The fantastic artist Baz is turning the RVT’s unique history into a series of comics. He tells us why it’s a perfect medium for the place he loves.
Sometimes you find yourself at the end of the bar, next to an august and aged queen – an extraordinary figure who must have a thousand amazing stories, if only you could get talking. But it isn’t always easy to know where to start.
In some ways, the Royal Vauxhall Tavern is that queen. We all know she’s had a remarkable history but – short of diving into RVT Future’s 30,000-word listing application – that history can remain out of reach.
Now one RVT Future supporter has launched a unique project to bring that past to life with clarity, wit and passion.
Each month, Baz revisits a key moment in the RVT’s 150-year history, from incidents of glamour and conflict to more quiet, subtle windows into the lives of our LGBTQ forebears.
To coincide with LGBT History Month 2016, the series starts with Baz’s typically wry take on one of the venue’s most outlandish events: the secret visit to the RVT of Princess Diana, dressed as a boy, in 1988.
And to mark the launch, we caught up with Baz to find out more about this labour of love.
RVT FUTURE: Hi Baz! Every panel of TALES FROM THE TAVERN bursts with love for the Royal Vauxhall Tavern. What does the RVT mean to you?
BAZ: An awful lot, to be honest. I spent five years in London thinking there was something wrong with me because I didn’t dig the Soho gay scene. But just one trip to Duckie in 2002 was enough to open up a whole new world. The Tavern is the place where I’ve met many of my closest friends, and it’s where I go to let my buzz-cut hair down and regain my perspective. London life without the RVT is pretty unthinkable.
Why are comics a good form to celebrate the RVT’s history?
We’re living in an era of media overload and short attention spans. At their best, comics have the immediacy of an ad campaign, which helps to get a message out there. But at the same time they leave a lot unsaid and unseen, and that means viewers think quite hard without actually realising it. The Tavern has an extraordinary history but there’s actually fairly little documentation, so I hope that these comics will bring a little of that past to life.
What has surprised you while researching the series?
Probably the RVT’s pioneering spirit and its ability to survive. It was the first building to rise up out of the debris of the Vauxhall pleasure gardens in around 1861, ahead of the Victorian terraces constructed in the years that followed. When those same homes were pulled down from the 1960s onwards, the Tavern remained standing. It’s a building with attitude.
What do you hope readers will get from this series?
Stories are such a vital way of relating to other people. Without the tales we tell about it, the RVT is just a stack of bricks and some old iron pillars. LGBTQ rights have moved on so much in the past few decades, to the extent that I sometimes worry new generations may grow up complacent, with no real concept of what it was like for their forerunners. I hope that in some small way these comics will connect the generations of boys and girls who have been the lifeblood of the RVT.
What are your hopes for the long-term future of the RVT?

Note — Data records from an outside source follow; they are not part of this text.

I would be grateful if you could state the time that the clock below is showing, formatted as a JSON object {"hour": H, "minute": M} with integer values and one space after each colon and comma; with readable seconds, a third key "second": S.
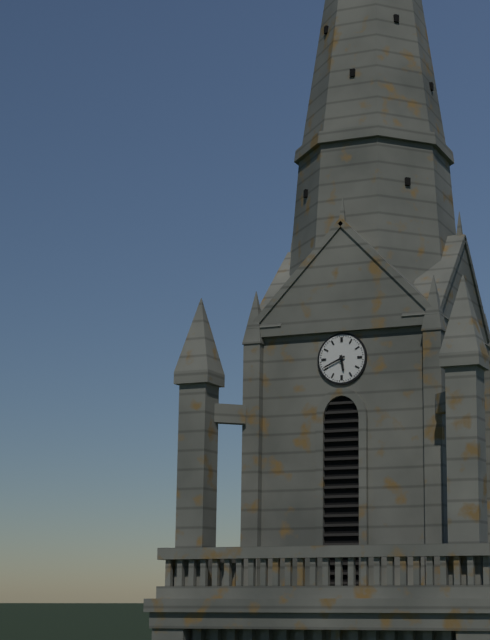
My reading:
{"hour": 5, "minute": 41}
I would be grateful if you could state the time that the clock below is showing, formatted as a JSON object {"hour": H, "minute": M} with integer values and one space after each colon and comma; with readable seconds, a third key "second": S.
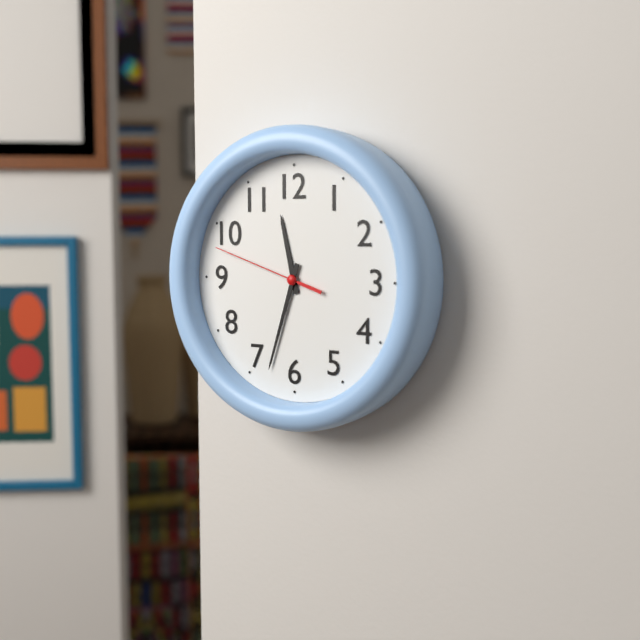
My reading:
{"hour": 11, "minute": 33, "second": 48}
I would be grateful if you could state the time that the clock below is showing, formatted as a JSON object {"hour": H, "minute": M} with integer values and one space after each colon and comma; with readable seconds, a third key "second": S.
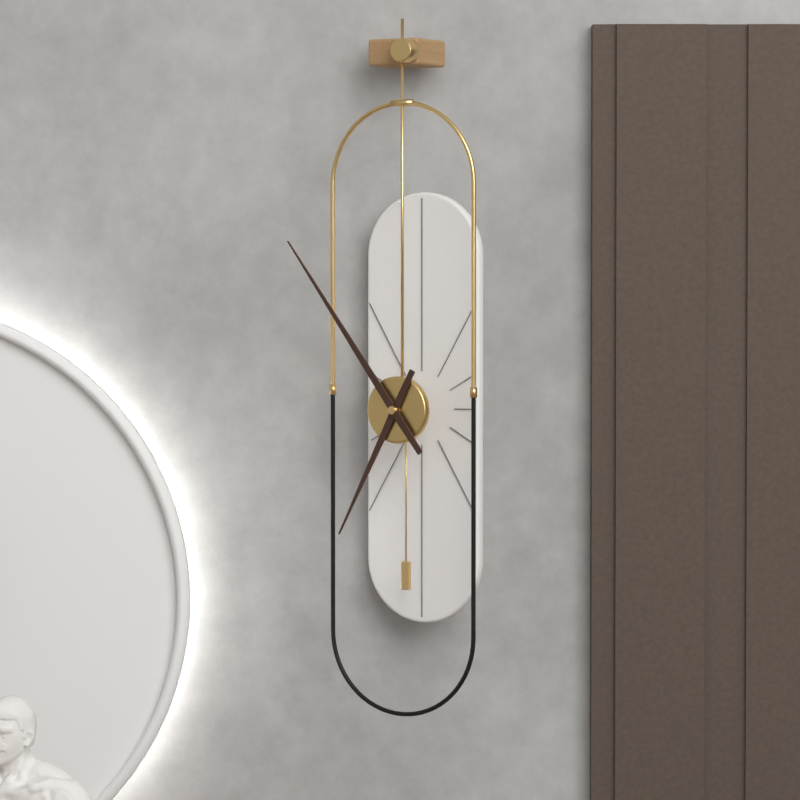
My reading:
{"hour": 6, "minute": 54}
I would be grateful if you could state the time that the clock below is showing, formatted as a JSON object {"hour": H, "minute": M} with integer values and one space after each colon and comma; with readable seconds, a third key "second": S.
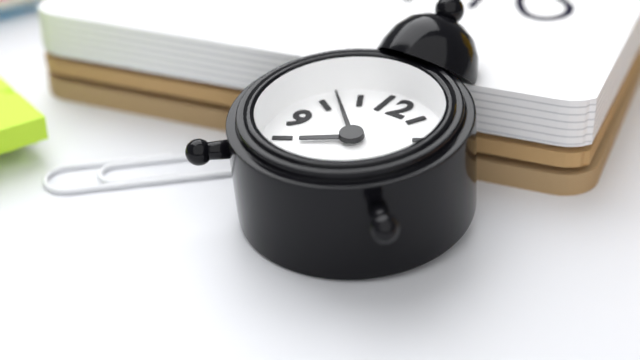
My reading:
{"hour": 7, "minute": 52}
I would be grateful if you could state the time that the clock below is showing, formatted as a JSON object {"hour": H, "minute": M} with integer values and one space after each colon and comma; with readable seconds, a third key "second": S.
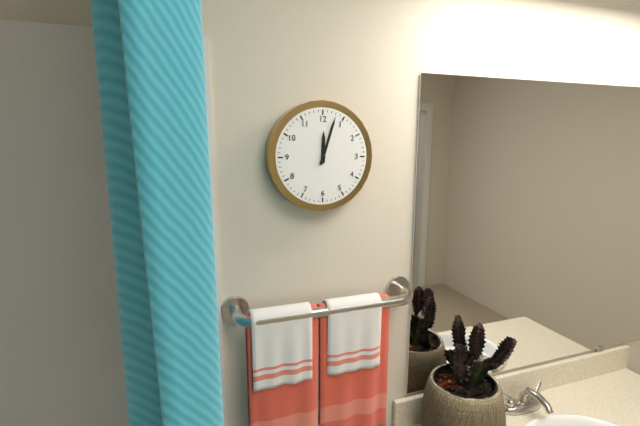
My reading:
{"hour": 12, "minute": 3}
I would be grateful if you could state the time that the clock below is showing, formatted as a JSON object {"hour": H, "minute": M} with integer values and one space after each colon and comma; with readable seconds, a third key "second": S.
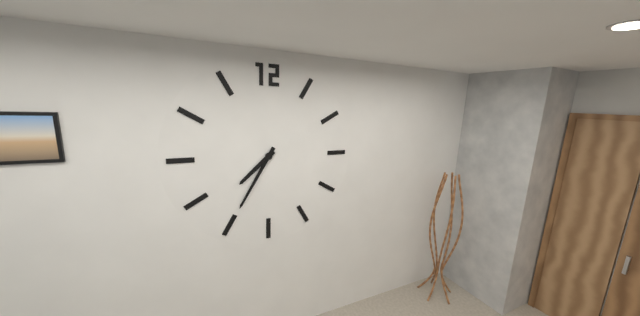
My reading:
{"hour": 7, "minute": 35}
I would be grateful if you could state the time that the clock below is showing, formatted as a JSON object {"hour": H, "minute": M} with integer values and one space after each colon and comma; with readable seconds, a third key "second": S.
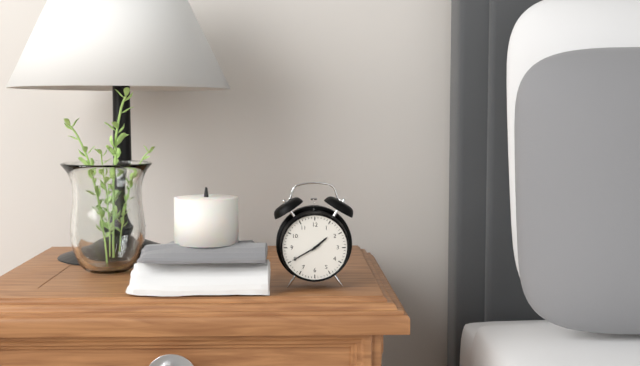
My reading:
{"hour": 1, "minute": 40}
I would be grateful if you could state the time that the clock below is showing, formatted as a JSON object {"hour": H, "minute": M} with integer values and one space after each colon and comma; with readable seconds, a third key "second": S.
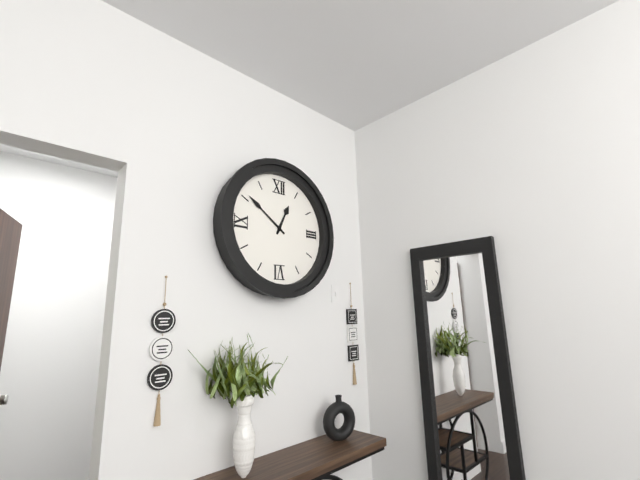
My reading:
{"hour": 12, "minute": 51}
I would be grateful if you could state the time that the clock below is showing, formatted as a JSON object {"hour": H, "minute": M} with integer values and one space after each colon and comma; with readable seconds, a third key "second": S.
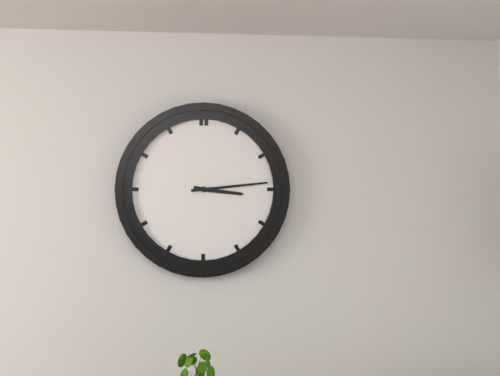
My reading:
{"hour": 3, "minute": 14}
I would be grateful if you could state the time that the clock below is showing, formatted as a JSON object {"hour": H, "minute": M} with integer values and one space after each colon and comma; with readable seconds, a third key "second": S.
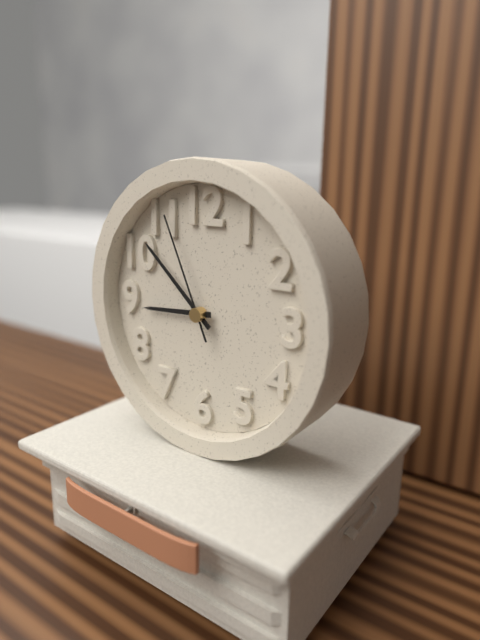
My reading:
{"hour": 8, "minute": 52, "second": 56}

So much positive energy has been ploughed into the RVT Future campaign, and the Grade II listing is a phenomenal achievement. But I hope that the building will ultimately pass into community ownership so that its future as a queer venue becomes a given. The cause has brought so many people together. With the Tavern as a guaranteed base, that common passion could be harnessed for so many terrific projects.
TALES OF THE TAVERN will appear on the RVT Future website at the start of each month.